- **TASK TO COMPLETE**: Print the lines that start the entries and continue through the one holding "slippers: present [21,412,98,455]", please, exactly and with the pictures omitted.

GIVEN DATA START

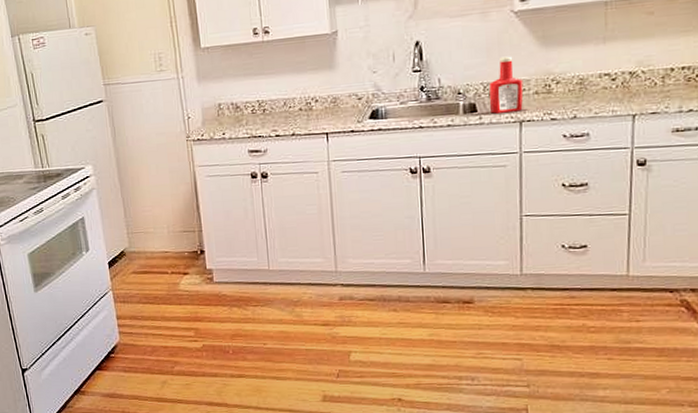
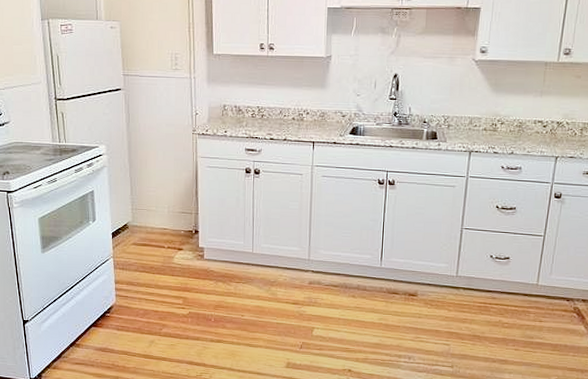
ketchup bottle: present [489,56,524,114] -> none [447,96,476,143]

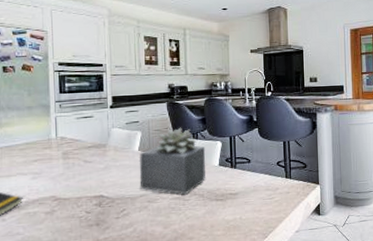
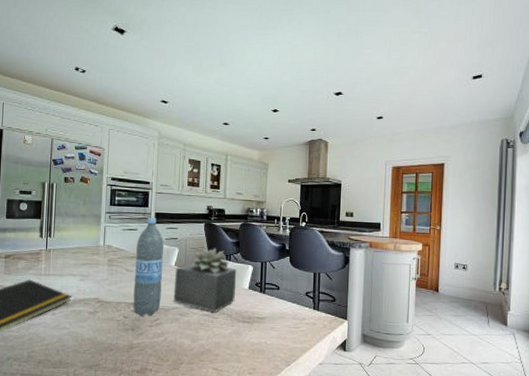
water bottle: none [94,102,126,209] -> present [133,218,164,316]

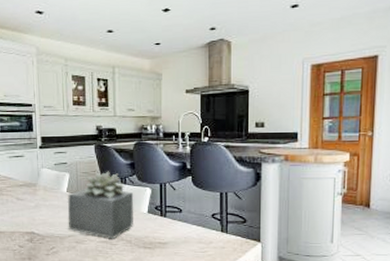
water bottle: present [133,218,164,316] -> none [25,143,55,245]

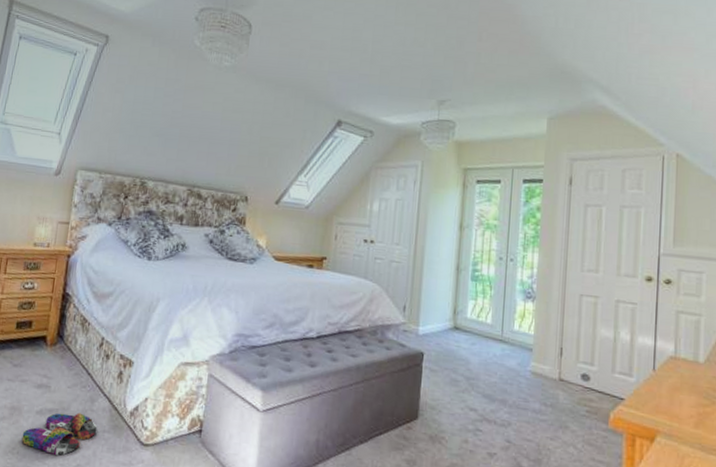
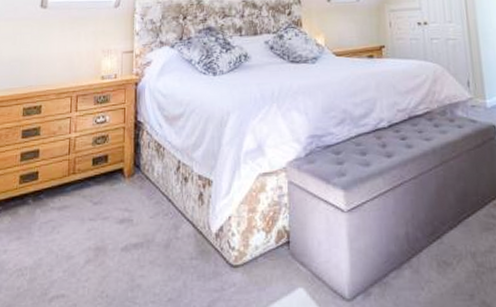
slippers: present [21,412,98,455] -> none [109,243,185,292]

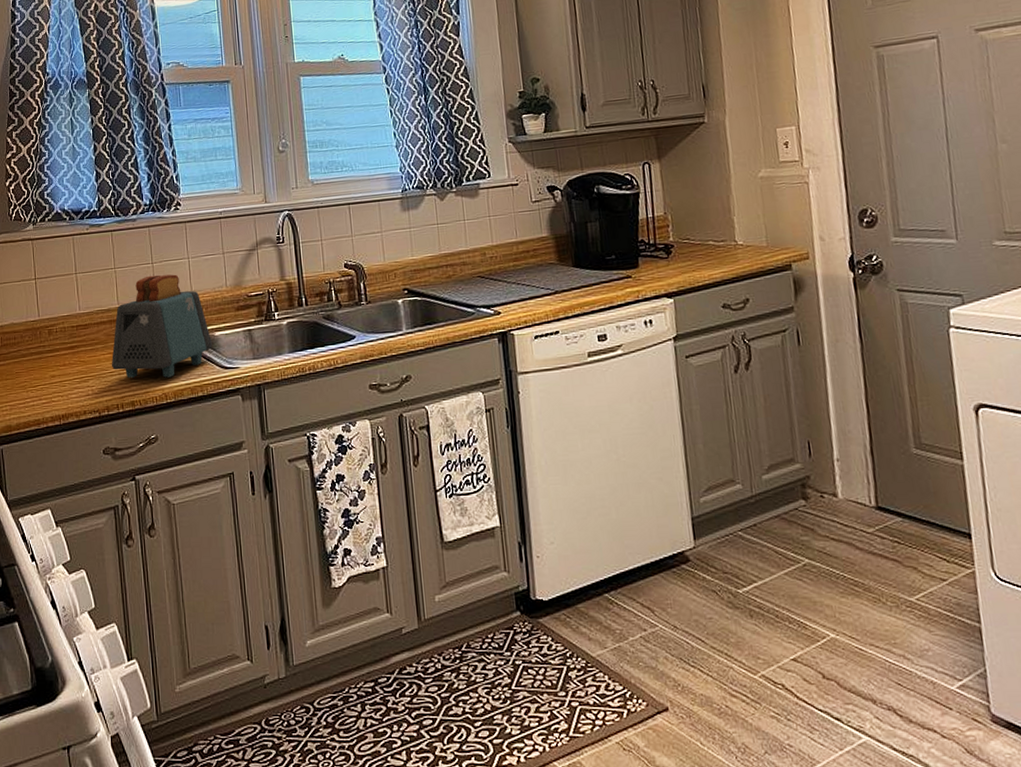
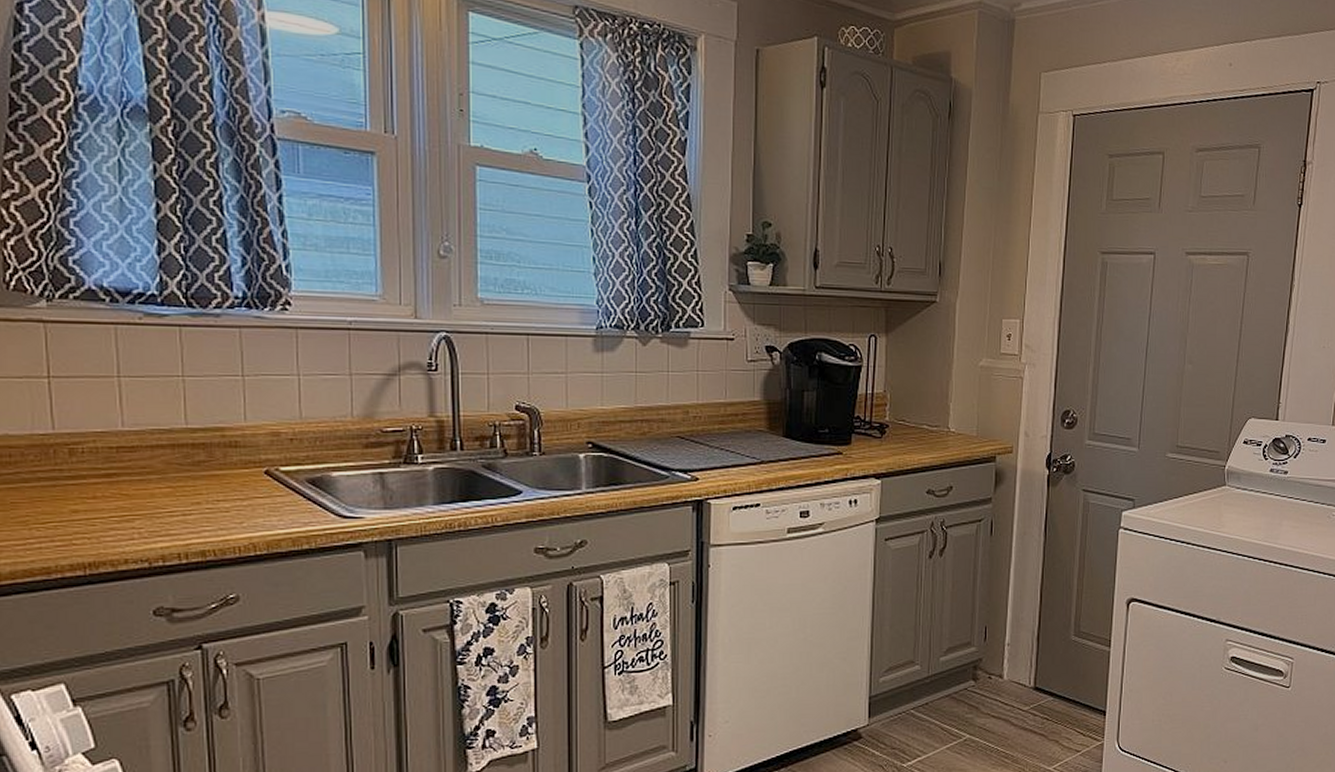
toaster: present [111,274,213,378] -> none [171,391,328,524]

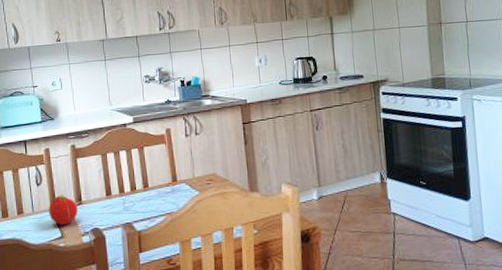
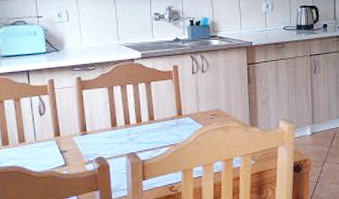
fruit: present [49,194,78,225] -> none [52,124,82,153]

GIVEN DATA END

- **COMPLETED EXERCISE**:
ketchup bottle: present [489,56,524,114] -> none [447,96,476,143]

water bottle: none [94,102,126,209] -> present [133,218,164,316]

water bottle: present [133,218,164,316] -> none [25,143,55,245]

slippers: present [21,412,98,455] -> none [109,243,185,292]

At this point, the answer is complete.